Break It Down: If a large piece of code isn’t working, break it into smaller parts. Test each part individually to find the exact location of the bug.
Google the Error: Copy and paste the error message into a search engine. Chances are, someone else has had the same problem, and the solution is online.
Debugging requires patience and a systematic approach. With practice, you’ll become more adept at identifying and solving problems, which will make you a more confident programmer.
Congratulations! You’ve successfully completed this book. In just a short time, you’ve gone from a Python beginner to a data practitioner who can build pipelines, work with modern data architectures, and even leverage AI to solve problems.

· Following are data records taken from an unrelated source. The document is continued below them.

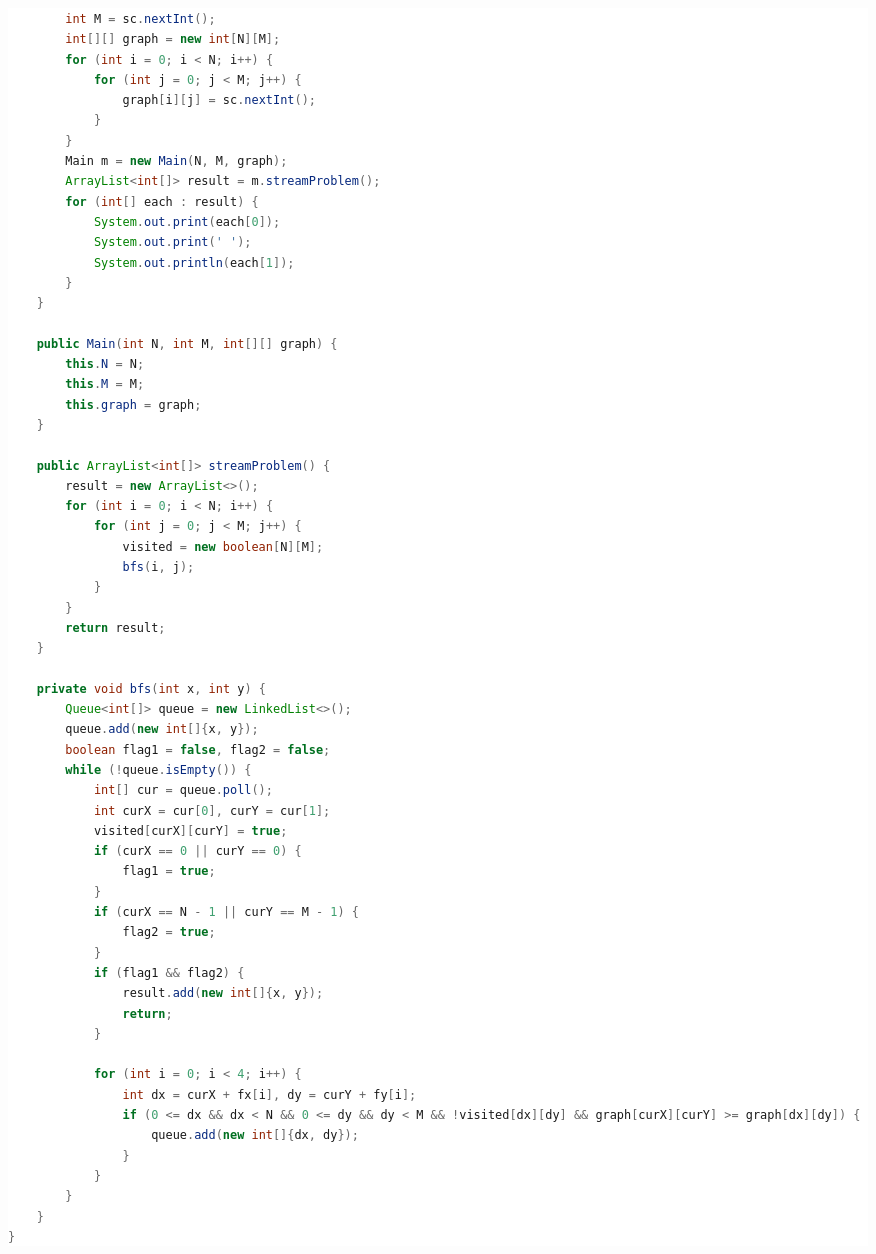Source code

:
 ```Java
        int M = sc.nextInt();
        int[][] graph = new int[N][M];
        for (int i = 0; i < N; i++) {
            for (int j = 0; j < M; j++) {
                graph[i][j] = sc.nextInt();
            }
        }
        Main m = new Main(N, M, graph);
        ArrayList<int[]> result = m.streamProblem();
        for (int[] each : result) {
            System.out.print(each[0]);
            System.out.print(' ');
            System.out.println(each[1]);
        }
    }

    public Main(int N, int M, int[][] graph) {
        this.N = N;
        this.M = M;
        this.graph = graph;
    }

    public ArrayList<int[]> streamProblem() {
        result = new ArrayList<>();
        for (int i = 0; i < N; i++) {
            for (int j = 0; j < M; j++) {
                visited = new boolean[N][M];
                bfs(i, j);
            }
        }
        return result;
    }

    private void bfs(int x, int y) {
        Queue<int[]> queue = new LinkedList<>();
        queue.add(new int[]{x, y});
        boolean flag1 = false, flag2 = false;
        while (!queue.isEmpty()) {
            int[] cur = queue.poll();
            int curX = cur[0], curY = cur[1];
            visited[curX][curY] = true;
            if (curX == 0 || curY == 0) {
                flag1 = true;
            }
            if (curX == N - 1 || curY == M - 1) {
                flag2 = true;
            }
            if (flag1 && flag2) {
                result.add(new int[]{x, y});
                return;
            }

            for (int i = 0; i < 4; i++) {
                int dx = curX + fx[i], dy = curY + fy[i];
                if (0 <= dx && dx < N && 0 <= dy && dy < M && !visited[dx][dy] && graph[curX][curY] >= graph[dx][dy]) {
                    queue.add(new int[]{dx, dy});
                }
            }
        }
    }
}
```
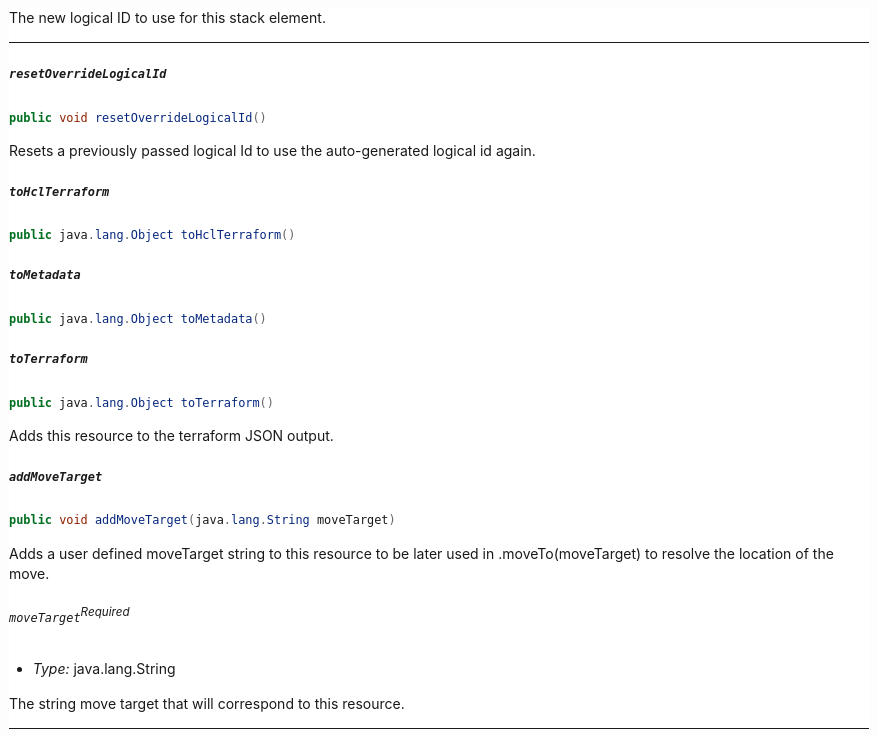 The new logical ID to use for this stack element.

---

##### `resetOverrideLogicalId` <a name="resetOverrideLogicalId" id="@cdktf/provider-datadog.integrationCloudflareAccount.IntegrationCloudflareAccount.resetOverrideLogicalId"></a>

```java
public void resetOverrideLogicalId()
```

Resets a previously passed logical Id to use the auto-generated logical id again.

##### `toHclTerraform` <a name="toHclTerraform" id="@cdktf/provider-datadog.integrationCloudflareAccount.IntegrationCloudflareAccount.toHclTerraform"></a>

```java
public java.lang.Object toHclTerraform()
```

##### `toMetadata` <a name="toMetadata" id="@cdktf/provider-datadog.integrationCloudflareAccount.IntegrationCloudflareAccount.toMetadata"></a>

```java
public java.lang.Object toMetadata()
```

##### `toTerraform` <a name="toTerraform" id="@cdktf/provider-datadog.integrationCloudflareAccount.IntegrationCloudflareAccount.toTerraform"></a>

```java
public java.lang.Object toTerraform()
```

Adds this resource to the terraform JSON output.

##### `addMoveTarget` <a name="addMoveTarget" id="@cdktf/provider-datadog.integrationCloudflareAccount.IntegrationCloudflareAccount.addMoveTarget"></a>

```java
public void addMoveTarget(java.lang.String moveTarget)
```

Adds a user defined moveTarget string to this resource to be later used in .moveTo(moveTarget) to resolve the location of the move.

###### `moveTarget`<sup>Required</sup> <a name="moveTarget" id="@cdktf/provider-datadog.integrationCloudflareAccount.IntegrationCloudflareAccount.addMoveTarget.parameter.moveTarget"></a>

- *Type:* java.lang.String

The string move target that will correspond to this resource.

---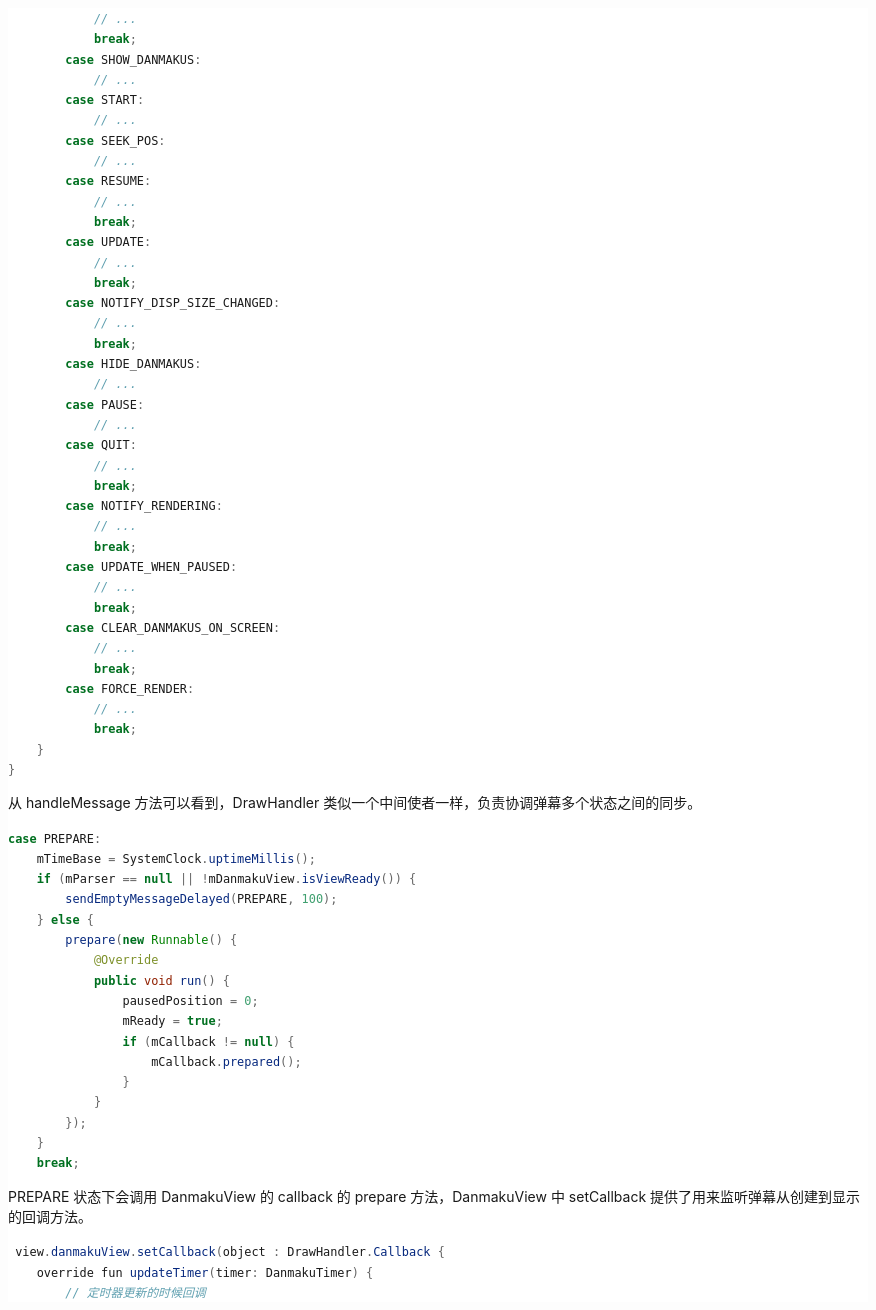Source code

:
 ```java
            // ...
            break;
        case SHOW_DANMAKUS:
            // ...
        case START:
            // ...
        case SEEK_POS:
            // ...
        case RESUME:
            // ...
            break;
        case UPDATE:
            // ...
            break;
        case NOTIFY_DISP_SIZE_CHANGED:
            // ...
            break;
        case HIDE_DANMAKUS:
            // ...
        case PAUSE:
            // ...
        case QUIT:
            // ...
            break;
        case NOTIFY_RENDERING:
            // ...
            break;
        case UPDATE_WHEN_PAUSED:
            // ...
            break;
        case CLEAR_DANMAKUS_ON_SCREEN:
            // ...
            break;
        case FORCE_RENDER:
            // ...
            break;
    }
}
```
从 handleMessage 方法可以看到，DrawHandler 类似一个中间使者一样，负责协调弹幕多个状态之间的同步。
```java
case PREPARE:
    mTimeBase = SystemClock.uptimeMillis();
    if (mParser == null || !mDanmakuView.isViewReady()) {
        sendEmptyMessageDelayed(PREPARE, 100);
    } else {
        prepare(new Runnable() {
            @Override
            public void run() {
                pausedPosition = 0;
                mReady = true;
                if (mCallback != null) {
                    mCallback.prepared();
                }
            }
        });
    }
    break;
```
PREPARE 状态下会调用 DanmakuView 的 callback 的 prepare 方法，DanmakuView 中 setCallback 提供了用来监听弹幕从创建到显示的回调方法。
```java
 view.danmakuView.setCallback(object : DrawHandler.Callback {
    override fun updateTimer(timer: DanmakuTimer) {
        // 定时器更新的时候回调
```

This is a significant milestone.
This journey has taught you valuable skills that go beyond just coding:
Patience and Resilience: You’ve learned that encountering errors is a normal part of the process, and you now have the tools to troubleshoot them.
Systematic Thinking: You’ve learned to break down complex problems into manageable, sequential steps, whether it’s building a pipeline or exploring a new dataset.
Adaptability: You’ve seen how the field of data engineering is constantly evolving, and you now have a foundation to adapt and learn new tools and concepts as they emerge.
The world of data is vast and exciting. The skills you’ve acquired in this book are the bedrock upon which you can build a rewarding career or simply use data to enrich your life. Happy data crunching!